Jeudi, aux quatre coins de Lyon se fêtait la reddition de l’Allemagne nazie. L’Europe meurtrie retrouvait une paix chèrement payée. L’Association des Amis de l’Afrique Francophone ( AMAF) a tenu, pour la 4ème année en ce jour de mémoire, à honorer les milliers de soldats venus d’Afrique pour participer à la libération de notre pays.
Du cimetière militaire de la Doua au Tata sénégalais
L’hommage débuta au cimetière militaire de la Doua. Dans cette vaste nécropole, reposent des combattants étrangers tombés sur notre sol. Américains, Marocains, Canadiens, Tunisiens, Sénégalais, Russes… Des hommes venus d’ailleurs qui n’avaient pas la même langue, la même religion voire la même couleur de peau.
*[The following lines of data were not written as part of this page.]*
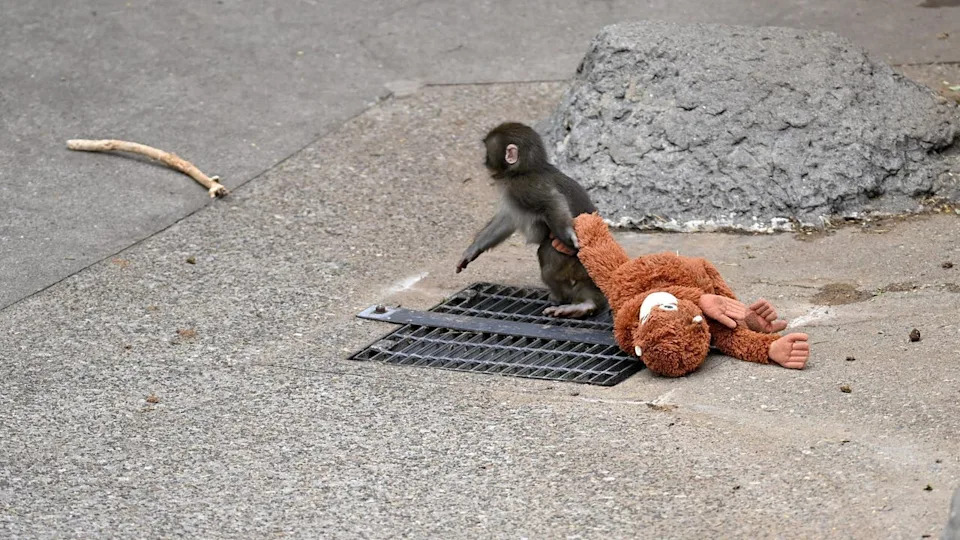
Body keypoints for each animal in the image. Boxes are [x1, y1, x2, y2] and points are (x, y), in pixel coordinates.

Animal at [455, 122, 607, 318]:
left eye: (488, 152)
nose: (484, 161)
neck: (525, 169)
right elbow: (506, 220)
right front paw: (473, 250)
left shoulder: (522, 186)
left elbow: (552, 201)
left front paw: (570, 235)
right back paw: (585, 305)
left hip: (574, 263)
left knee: (547, 258)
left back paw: (564, 298)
Ils sont là, réunis dans la mort, tous égaux. Le grand Rabbin de Lyon, Richard Wertenschlag exprima, dans sa prière, une très belle pensée universelle de paix soulignant que nous sommes tous des enfants d’Abraham. Il exhorta les personnes présentes à ne pas négliger le devoir de mémoire, « il est une nécessité pour combattre les régimes qui tuent, martyrisent, avilissent des êtres humains ». Un jeune collégien, Pierre –Henri Roland soulignait quant à lui, que ce devoir est un moyen d’éviter de renouveler les erreurs passées. « Je suis fier d’être un témoin de cette histoire » concluait-il avant de déposer une gerbe.
Delphine Baya, la présidente de l’AMAF emmenait ses compagnons à Chasselay où les murs rouges du Tata sénégalais accrochent le regard. Dans ce cimetière dédié aux 180 soldats sénégalais exécutés par les SS en 1940 après un combat héroïque. Il fût érigé en 1942 pour honorer cette bravoure. Monsieur Cheikh Sadibou Diallo, Consul Général du Sénégal à Lyon, Pascal Bernard-Granger, maire de Chasselay, Mr Gaci, représentant du culte musulman en Rhône-Alpes et les nombreuses personnes présentes assistèrent à la montée des couleurs. Mr le Consul Général rappella , non sans émotion, que « ces soldats d’ailleurs avaient sacrifié leur vie pour un idéal auquel ils croyaient : une France libre et digne ». Ceux qui survécurent à deux jours de combats, furent exécutés sans hésitation par l’armée allemande. « Ce lieu de recueillement est le symbole des liens qui unissent nos pays, des liens de fraternité et de respect. Ainsi les tirailleurs « sénégalais » étaient marocains, algériens, soudanais, ivoiriens, centrafricains, tchadien, gabonais, camerounais ou encore malgaches ou béninois. Bref, issus de tout l’empire colonial français en Afrique. Le Consul souligna que l’Histoire doit retenir que pour le débarquement du 15 août, la moitié des 250 000 hommes de l’armée française de libération était issue d’un Continent, où fut instaurée (au Tchad) la première capitale de la France libre du Général De Gaulle. Sur les 170 000 tirailleurs engagés dans la seconde Guerre Mondiale, 40 000 trouveront la mort, quelque 72 000 seront blessés. C’est, entre autres, pour tous ces sacrifices et contre l’oubli que cette cérémonie prenait toute sa valeur.
Cette matinée du souvenir se termina à la mairie du 8 ème où Naïma Gamaz-Benjamin adjointe soulignait que la collectivité a elle aussi son rôle à jouer dans la préservation de la mémoire.